The able and celebrated divine, the Rev. Horace Bushnell, D.D., of
Hartford, Conn., in a letter to the Independent, says:—

"I went to Minnesota early in July, and remained there till the latter part of the May following. I had spent a winter in Cuba without benefit. I had spent also nearly a year in California, making a gain in the dry season and a partial loss in the wet season; returning, however, sufficiently improved to resume my labors. Breaking down again from this only partial recovery, I made the experiment now of Minnesota; and submitting myself, on returning, to a very rigid examination by a physician who did not know at all what verdict had been passed by other physicians before, he said, in accordance with their opinions, 'You have had a difficulty in your right lung, but it is healed.' I had suspected from my symptoms that it might be so, and the fact appears to be confirmed by the further fact, that I have been slowly, though regularly, gaining all summer.

"This improvement, or partial recovery, I attribute to the climate of
Minnesota. But not to this alone, other things have concurred.

"First, I had a naturally firm, enduring constitution, which had only given way under excessive burdens of labor, and had no vestige of hereditary disease upon it.

"Secondly, I had all my burdens thrown off, and a state of complete, uncaring rest.

"Thirdly, I was in such vigor as to be out in the open air, on horseback and otherwise, a good part of the time. It does not follow, by any means, that one who is dying of hereditary consumption, or one who is too far gone to have any powers of endurance, or spring of recuperative energy left, will be recovered in the same way. A great many go there to die, and some to be partially recovered and then die; for I knew two young men, so far recovered as to think themselves well, or nearly so, who by over-violent exertion brought on a recurrence of bleeding, and died. * * * The general opinion seemed to be that the result was attributable, in part, to the over tonic property of the atmosphere. And I have known of very many remarkable cases of recovery there which had seemed to be hopeless. One, of a gentleman who was carried there on a litter, and became a hearty, robust man. Another, who told me that he coughed up bits of his lungs of the size of a walnut, was there seven or eight months after, a perfectly sound-looking, well-set man, with no cough at all.

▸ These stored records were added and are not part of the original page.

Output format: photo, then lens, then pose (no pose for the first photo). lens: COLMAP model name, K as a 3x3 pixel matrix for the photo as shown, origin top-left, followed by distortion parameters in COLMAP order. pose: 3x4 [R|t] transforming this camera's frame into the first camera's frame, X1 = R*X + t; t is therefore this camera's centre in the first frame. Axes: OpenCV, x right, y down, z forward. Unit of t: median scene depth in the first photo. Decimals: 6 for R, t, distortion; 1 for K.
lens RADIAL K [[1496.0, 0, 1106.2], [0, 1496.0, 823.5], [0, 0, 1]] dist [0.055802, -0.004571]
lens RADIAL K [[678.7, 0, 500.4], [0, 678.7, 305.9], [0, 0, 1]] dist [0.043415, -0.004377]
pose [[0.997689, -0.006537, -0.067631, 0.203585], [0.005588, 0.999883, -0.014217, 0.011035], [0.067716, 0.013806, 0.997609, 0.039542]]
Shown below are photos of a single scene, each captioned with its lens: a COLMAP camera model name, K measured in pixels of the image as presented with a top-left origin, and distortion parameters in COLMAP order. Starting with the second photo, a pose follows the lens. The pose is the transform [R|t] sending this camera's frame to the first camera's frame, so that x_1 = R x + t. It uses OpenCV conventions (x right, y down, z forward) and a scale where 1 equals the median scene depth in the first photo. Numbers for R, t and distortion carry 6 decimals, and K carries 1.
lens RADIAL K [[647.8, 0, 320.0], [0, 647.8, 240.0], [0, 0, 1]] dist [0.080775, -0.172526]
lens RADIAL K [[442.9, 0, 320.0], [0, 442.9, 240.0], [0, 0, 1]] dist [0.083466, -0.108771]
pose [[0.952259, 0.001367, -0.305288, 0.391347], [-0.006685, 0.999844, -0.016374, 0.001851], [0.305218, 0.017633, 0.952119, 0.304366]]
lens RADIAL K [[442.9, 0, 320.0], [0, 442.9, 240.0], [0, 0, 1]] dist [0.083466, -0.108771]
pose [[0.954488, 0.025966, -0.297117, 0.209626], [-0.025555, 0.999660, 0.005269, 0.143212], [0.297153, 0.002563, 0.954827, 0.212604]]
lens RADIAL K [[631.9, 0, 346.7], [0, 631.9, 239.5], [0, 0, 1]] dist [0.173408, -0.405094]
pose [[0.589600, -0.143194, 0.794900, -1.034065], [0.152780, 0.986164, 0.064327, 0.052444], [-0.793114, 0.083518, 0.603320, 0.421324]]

I fell in with somebody every few days who had come there and been restored; and with multitudes of others, whose disease had been arrested so as to allow the prosecution of business, and whose lease of life, as they had no doubt, was much lengthened by their migration to that region of the country. Of course it will be understood that a great many are sadly disappointed in going thither. * * *

"The peculiar benefit of the climate appears to be its dryness. There is much rain in the summer months, as elsewhere, but it comes more generally in the night, and the days that follow brighten out in a fresh, tonic brilliancy, as dry, almost, as before. The winter climate is intensely cold, and yet so dry and clear and still, for the most part, as to create no very great degree of suffering. One who is properly dressed, finds the climate much more agreeable than the amphibious, half-fluid, half-solid, sloppy, gravelike chill of the East. The snows are light—a kind of snow-dew, that makes about an inch, or sometimes three, in a night. Real snowstorms are rare; there was none the winter I spent there. A little more snow, to make better sleighing, would have been an improvement. As to rain in winter it is almost unknown. There was not a drop of it the season I was there, from the latter part of October to the middle, or about the middle, of March, except a slight drizzle on Thanksgiving Day. And there was not melting snow enough, for more than eight or ten days, to wet a deerskin moccasin, which many of the gentlemen wear all winter."